We implement the redundant procedure to be more confident of the result of the test of \(H_0\). However, in Sect. 3.1, we showed that when the global test \(\varvec{T_0}\) is applied to sparse tables, such as in this case, it has substantial limitations because of the low information that we can extract from the data, due to the sparseness. Indeed, to guarantee the set level of \(\alpha ^*\), there is a low rejection rate when the hypothesis is not true. In light of this, we are more confident using the redundant testing procedure. To test the hypotheses we use both LR test and the generalization of the exact Fisher test, Agresti (2012). The results were concordant and are displayed in Table 6.

Table 6 List of countries where the hypotheses \(H_{0_1}\) and \(H_{0_2}\) have been retained/rejected and the consequent decision according to the three procedures

The second and third columns of Table 6 lists the behaviour of the countries with respect to the single component hypotheses \(H_{0_1}\) and \(H_{0_2}\). The last three, the conclusion according to the three procedures discussed. In particular we reject the global hypothesis for p-values lower than 0.01 and the component hypotheses for p-values lower than 0.005.

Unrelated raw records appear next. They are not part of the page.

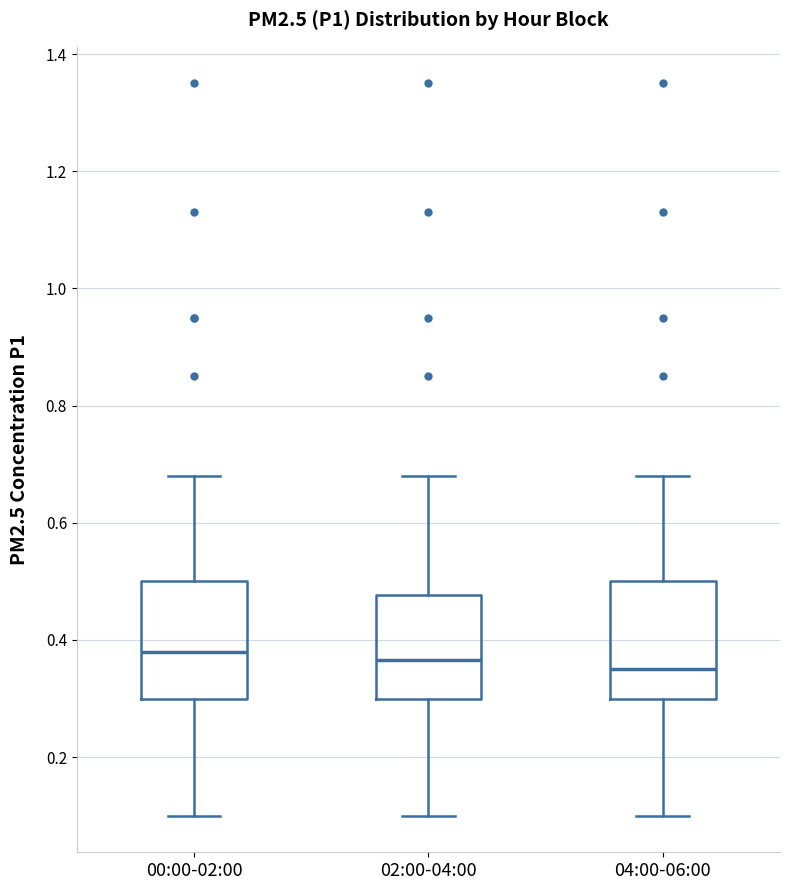

Reading left to right, transcribe this box plot: for each box, give where its median line is, the range the box spans, and where its two whiskers end, as read against the y-axis. The values are not printed on the chart, so give them approximately, as read against the axis.

00:00-02:00: median 0.38, box 0.30 to 0.50, whiskers 0.10 to 0.68
02:00-04:00: median 0.36, box 0.30 to 0.48, whiskers 0.10 to 0.68
04:00-06:00: median 0.36, box 0.30 to 0.50, whiskers 0.10 to 0.68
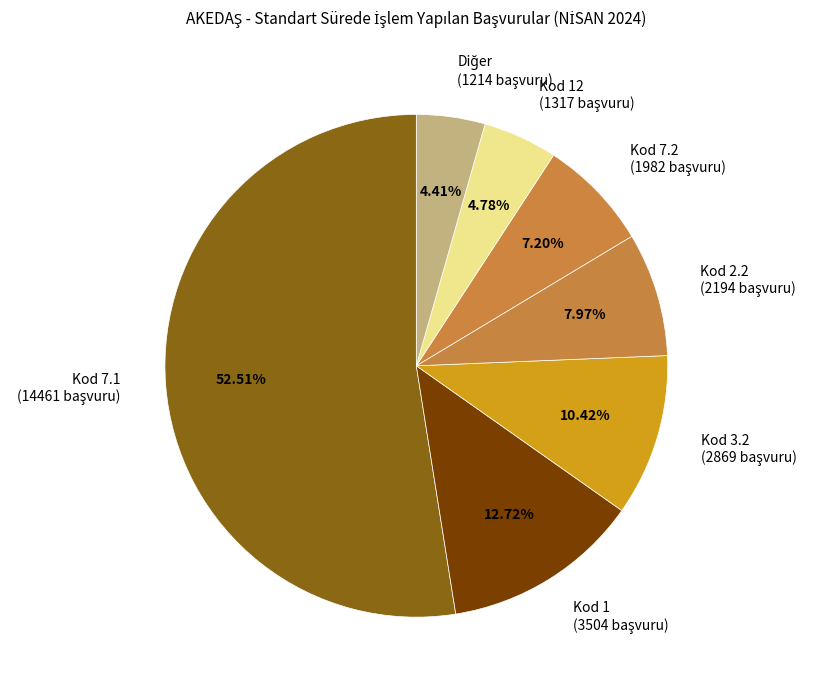

Count the number of slices in the pie.

7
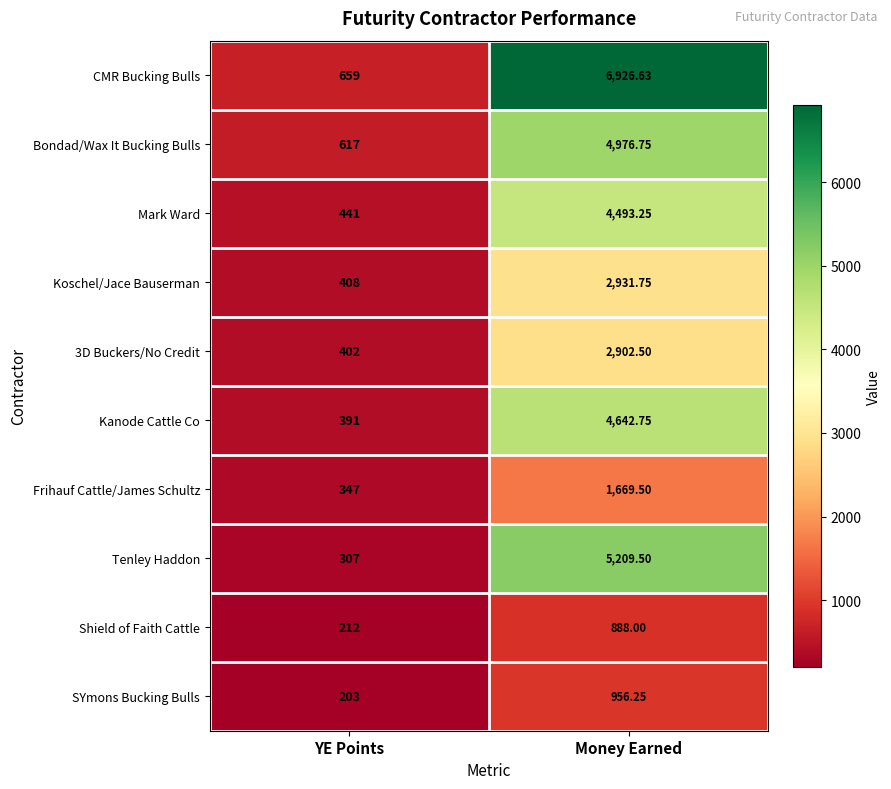

Which series has the widest spread of values?

CMR Bucking Bulls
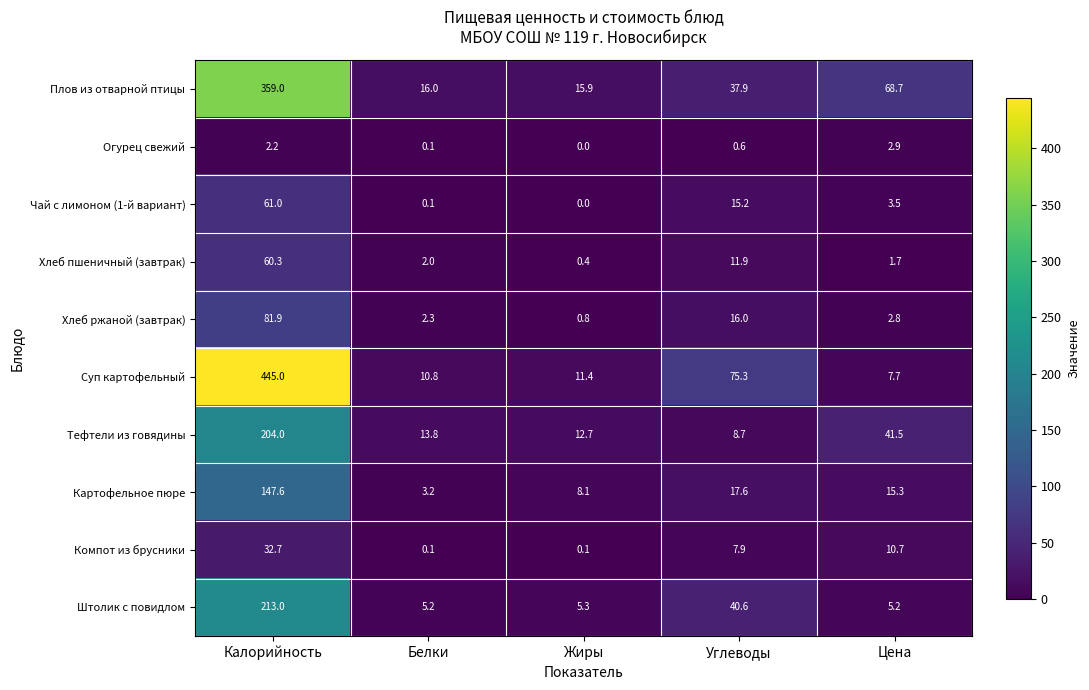

What is the difference between the Чай с лимоном (1-й вариант) values at Цена and Углеводы?

11.7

Thus, according the UI and the R procedures, for the countries AT, CY, DE, DK, FI, NL, NO, RO, SE and SI we are more confident choosing the graph in Fig. 4 to represent the whole dataset.

In the other cases, with the exception of EL, the results of the global test contrast with those obtained by the R and UI procedures. Concerning the sparseness, we are more confident in the \(\varvec{T_R}\) approach. After the graph structure is identified, it is possible to analyse the marginal parameters, make opportune considerations, and draw conclusions. However, this analysis is outside the present paper’s scope and is thus omitted.

5 Conclusions

The low power of tests involving sparse data is a well-known problem. This study proposes confronting this issue by exploiting the power of tests carried out on dense distributions and combining multiple tests. To do this, we used the UI procedure, and further proposed a new procedure called the redundant procedure. Undoubtedly, the redundant procedure brings similar results to the Union Intersection procedure since both aim to gain power by exploiting the same component hypothesis, defined in the denser table. However, the crucial difference lies in damage control when things do not work well. In fact, the trick used in the redundant procedure ensures that we do not have minimal performance that far off from the global test performed with a smaller level of confidence. This aspect, while seemingly minor, ensures that we can enunciate the conditions under which the redundant procedure out-performs standard inference, in terms of test power, which is not possible for the UI procedure. In addition, the redundant procedure is characterized by a more restrictive assumption than the UI procedure. Obviously, when the hypotheses characterizing the tests define the parameters on very similar spaces, the performance of the two procedures does not differ much. We have deepened simulative studies to investigate the performance of the two procedures under consideration. In the first case, where the sparsity of the table seems to greatly affect the performance of the classical ML test, we have the best results for the two procedures examined. In the second case, however, the three tests have very similar not so bad performance and there is no strong evidence of improvement. Thus, there seem to be two factors affecting the good performance of the methods discussed here. First, the penalizing sparsity on classical inference and second, the marginal choice to gain power in the view of these composite tests. Finally, we apply the proposed procedure to analyze the EU-SILC dataset. Our application stops after identifying plausible independencies and demonstrating the strategy we have developed.